Monitoring and Reporting
========================

As pipelines run, they generate status information and store it. The :py:class:`~pipeline.status.Status` object contains the specification of the exact information stored, but there are a few key fields that are important to consider for other parts of the pipeline.

Automatic monitoring requires the creation of a Sqlite database as mentioned in the :doc:`getting_started` section. However, for testing and possibly other purposes, it is possible to either disable logging (by setting the ``log_status`` flag to ``False``), or to send logging information to a different Sqlite database than the one specified in configuration (by setting ``conn`` to some other :py:class:`sqlite3.Connection` object).

Note:
    If you pass your own Sqlite connection, you are responsible for making sure that it is closed after the pipeline runs and has the ``status`` table configured with the proper schema.
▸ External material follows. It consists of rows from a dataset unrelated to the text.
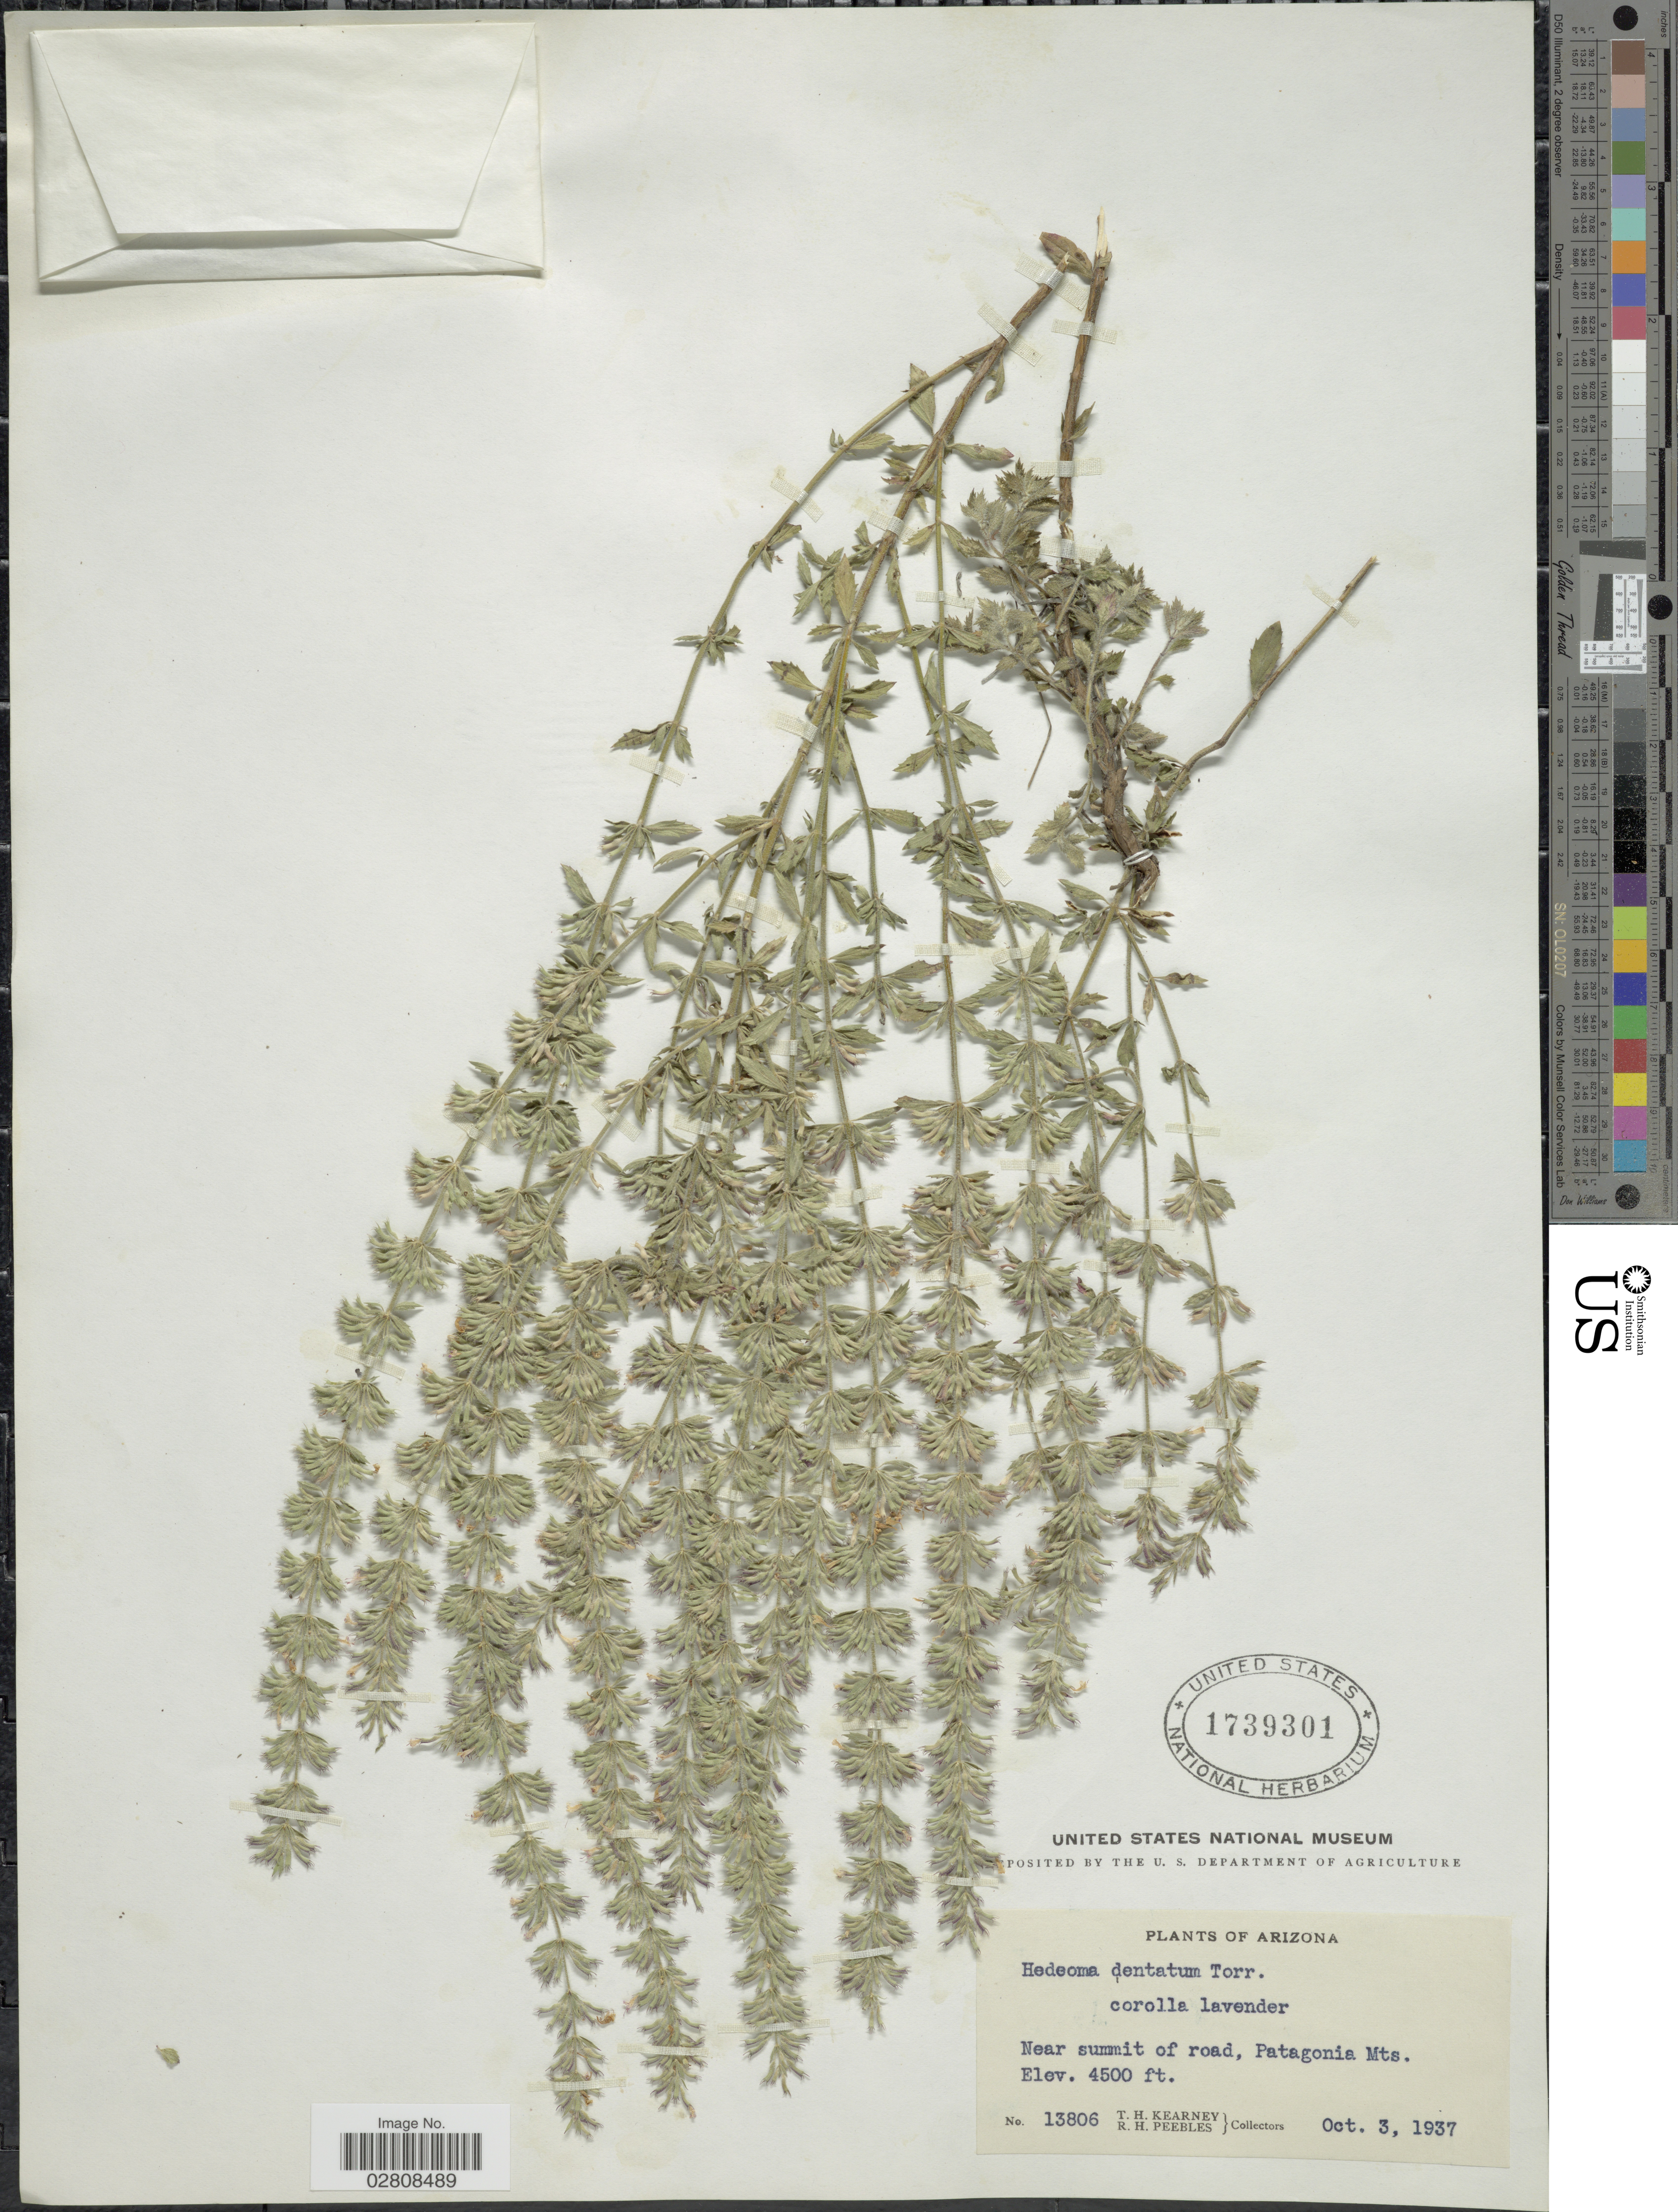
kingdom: Plantae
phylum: Tracheophyta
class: Magnoliopsida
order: Lamiales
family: Lamiaceae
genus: Hedeoma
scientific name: Hedeoma dentata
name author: Torr.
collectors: T. H. Kearney & R. H. Peebles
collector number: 13806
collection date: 1937-10-03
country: United States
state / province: Arizona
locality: Near summit of road, Patagonia Mts.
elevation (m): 1372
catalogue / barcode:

Using the connection created via the configuration will ensure everything is correct.

status
++++++

Status is a string that can be one of three things: ``new`` for pipelines that have just started to run, ``success`` for pipelines that have successfully completed, and ``error`` for pipelines that have unsuccessfully run. In the event that a pipeline has an ``error`` status, the Exception that was raised to break the pipeline will be attached to the string.

num_lines
+++++++++

This field holds the length of the ``data`` object that is eventually loaded into the final ``Loader`` destination. This can be helpful for tracking dataset growth over time, and possibly forecasting if different ETL pre-processing would be needed in order to keep up with the growth of the dataset.

input_checksum
++++++++++++++

One of the goals of the Pipeline is to avoid re-processing the same input data twice. In order to do this, a checksum of a file's contents is created when the pipeline loads. This checksum is an md5 hash of the file's contents, read in 8192-byte chunks (see :py:meth:`~pipeline.connectors.FileConnector.checksum_contents` for an example).

When a given pipeline is run again, it checks against the status table to see if a pipeline with the same name has an identical checksum. If it does, it raises a custom ``DuplicateFileException`` and halts.

Note:
    ``DuplicateFileException`` is thrown before a new Status object is created to represent a new pipeline. If you are seeing long gaps where you think new pipelines should be running, make sure that your source data is being updated properly.